# Lesson 18: Capstone — NumPy-Only Mini ML Pipeline
**Goal (~15–20 min):** Build a tiny end-to-end regression pipeline using only NumPy.
- Load synthetic data
- Split train/test
- Scale (fit on train, apply to test)
- Feature engineer
- Fit linear regression (normal equation)
- Evaluate RMSE

## 1) Data Generation

In [None]:
import numpy as np
rng = np.random.default_rng(123)
N = 200
age = rng.integers(22, 61, size=N)
income_k = rng.integers(40, 181, size=N)
score = rng.integers(40, 101, size=N)
years_exp = np.clip((age-22)//3 + rng.integers(-1,3,size=N), 0, None)
# true target (credit-like), with noise
y = np.clip(500 + income_k*2 + (score-70)*4 + years_exp*3 + rng.integers(-60,61,size=N), 300, 850).astype(float)
X = np.column_stack([age, income_k, score, years_exp]).astype(float)
header = ["age","income_k","score","years_experience"]

## 2) Train/Test Split

In [None]:
idx = rng.permutation(N)
tr = idx[:160]; te = idx[160:]
X_tr, X_te = X[tr], X[te]; y_tr, y_te = y[tr], y[te]
print("train:", X_tr.shape, " test:", X_te.shape)

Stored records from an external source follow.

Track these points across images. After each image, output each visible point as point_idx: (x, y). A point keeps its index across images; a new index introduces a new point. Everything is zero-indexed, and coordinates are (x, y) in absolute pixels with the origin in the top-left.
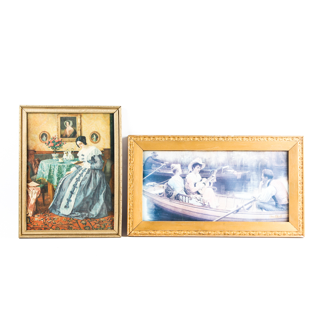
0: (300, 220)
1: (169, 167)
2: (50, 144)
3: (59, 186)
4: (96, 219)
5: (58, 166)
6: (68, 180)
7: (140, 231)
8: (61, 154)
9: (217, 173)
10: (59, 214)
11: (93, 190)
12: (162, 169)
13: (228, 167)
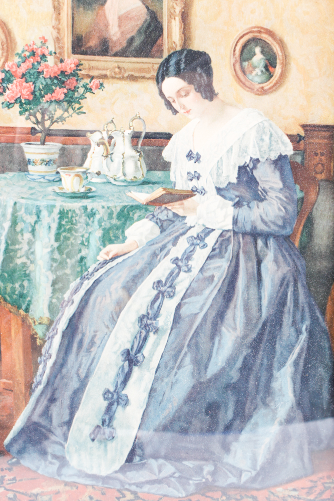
3: (62, 325)
4: (255, 493)
5: (55, 215)
8: (74, 146)
10: (59, 473)
11: (241, 345)
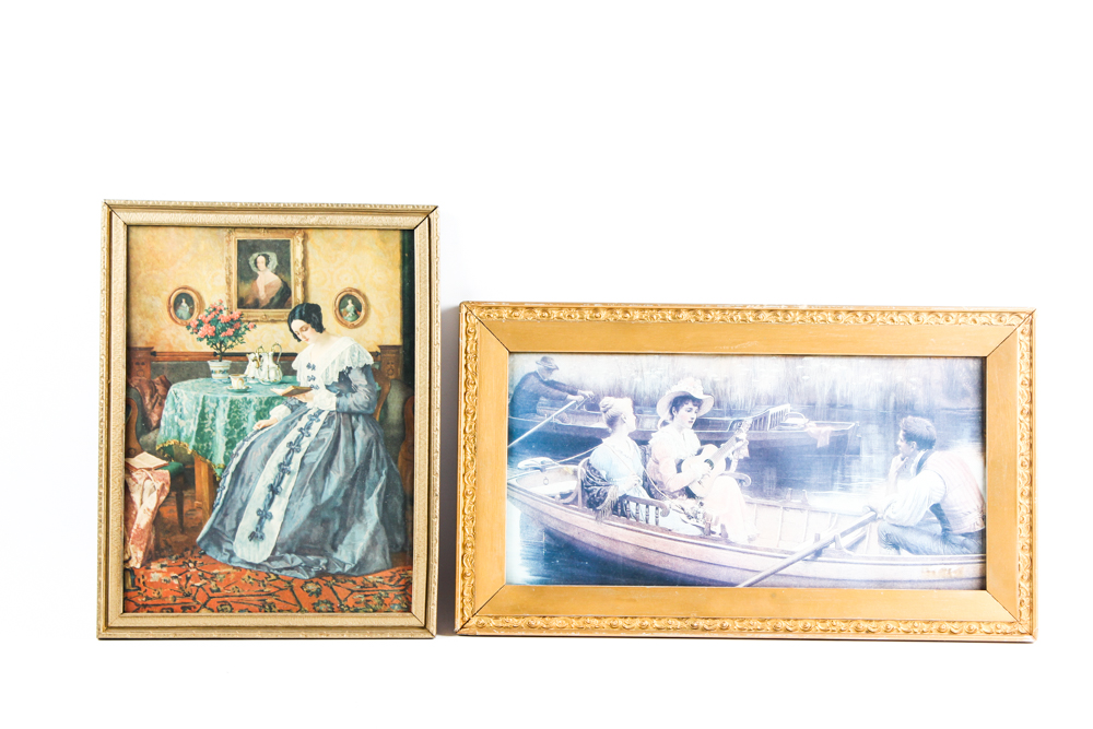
0: (1022, 584)
1: (593, 406)
2: (204, 330)
3: (232, 469)
4: (354, 579)
5: (228, 403)
6: (263, 447)
7: (497, 618)
8: (239, 362)
9: (750, 429)
10: (230, 561)
11: (343, 482)
12: (572, 412)
13: (787, 407)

## 3) Fit/Transform Scaling (Standardization)

In [None]:
def fit_standardizer(X):
    m = X.mean(axis=0); s = X.std(axis=0); s[s==0] = 1.0
    return {"mean": m, "std": s}
def transform_standardizer(X, st):
    return (X - st["mean"]) / st["std"]
st = fit_standardizer(X_tr)
X_tr_std = transform_standardizer(X_tr, st)
X_te_std = transform_standardizer(X_te, st)

## 4) Feature Engineering

In [None]:
age_flag = (X_tr[:,0] > 35).astype(float).reshape(-1,1)
age_flag_te = (X_te[:,0] > 35).astype(float).reshape(-1,1)
# also add min-max normalized score (fit on train for stability)
sc = X_tr[:,2]; sc_min = sc.min(); sc_rng = np.ptp(sc) if np.ptp(sc)!=0 else 1.0
score_mm_tr = ((X_tr[:,2]-sc_min)/sc_rng).reshape(-1,1)
score_mm_te = ((X_te[:,2]-sc_min)/sc_rng).reshape(-1,1)
# build design matrices (standardized + engineered)
Xb_tr = np.hstack([np.ones((X_tr.shape[0],1)), X_tr_std, age_flag, score_mm_tr])
Xb_te = np.hstack([np.ones((X_te.shape[0],1)), X_te_std, age_flag_te, score_mm_te])
print("Xb_tr shape:", Xb_tr.shape)

## 5) Linear Regression via Normal Equation

In [None]:
# theta = (X^T X)^(-1) X^T y
XtX = Xb_tr.T @ Xb_tr
Xty = Xb_tr.T @ y_tr
theta = np.linalg.solve(XtX, Xty)
print("theta shape:", theta.shape)

## 6) Evaluate RMSE on Test

In [None]:
y_pred = Xb_te @ theta
rmse = np.sqrt(np.mean((y_te - y_pred)**2))
print("Test RMSE:", round(rmse, 3))
print("Pred sample:", y_pred[:5].round(2))

## Exercise
1) Try replacing standardization with min–max scaling (fit on train).
2) Add an interaction feature: income_k * score (scaled) and refit.
3) Report new RMSE and compare.